▶ _Source material_:
--- --- ---
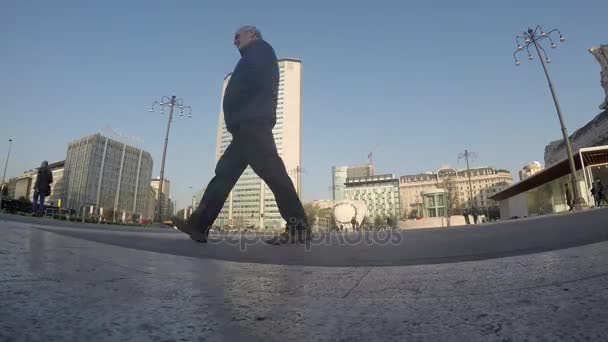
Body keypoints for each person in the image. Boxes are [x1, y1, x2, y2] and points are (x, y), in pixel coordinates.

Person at [174, 25, 309, 245]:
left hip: (251, 123)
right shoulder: (257, 53)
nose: (235, 41)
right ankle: (199, 225)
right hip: (247, 124)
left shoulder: (259, 49)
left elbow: (247, 83)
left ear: (252, 35)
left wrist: (237, 109)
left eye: (238, 36)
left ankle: (299, 226)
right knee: (225, 174)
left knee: (273, 175)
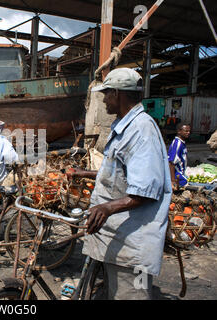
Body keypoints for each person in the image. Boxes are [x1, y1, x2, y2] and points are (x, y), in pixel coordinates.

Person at [69, 68, 172, 300]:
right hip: (118, 237)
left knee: (133, 294)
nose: (104, 99)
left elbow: (147, 190)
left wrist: (107, 208)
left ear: (117, 94)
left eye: (106, 94)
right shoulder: (124, 127)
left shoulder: (141, 129)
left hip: (134, 245)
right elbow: (121, 172)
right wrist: (86, 172)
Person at [168, 123, 191, 190]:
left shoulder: (182, 143)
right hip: (177, 175)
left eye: (189, 131)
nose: (188, 133)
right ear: (179, 131)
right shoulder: (177, 144)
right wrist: (172, 180)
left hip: (181, 172)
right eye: (186, 131)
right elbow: (171, 163)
--- --- ---
▶ _Exercise_:
Nothing but the lines above from the one that has "left eye: (238, 36)" down to the one that has "left shoulder: (141, 129)" belongs in the answer, copied exactly, without pictures.

▶ _Answer to the exercise_:
left eye: (238, 36)
left ankle: (299, 226)
right knee: (225, 174)
left knee: (273, 175)
Body keypoints for each person in the image. Boxes are [x1, y1, x2, y2] and points are (x, y), in pixel coordinates.

Person at [69, 68, 172, 300]:
right hip: (118, 237)
left knee: (133, 294)
nose: (104, 99)
left elbow: (147, 190)
left wrist: (107, 208)
left ear: (117, 94)
left eye: (106, 94)
right shoulder: (124, 127)
left shoulder: (141, 129)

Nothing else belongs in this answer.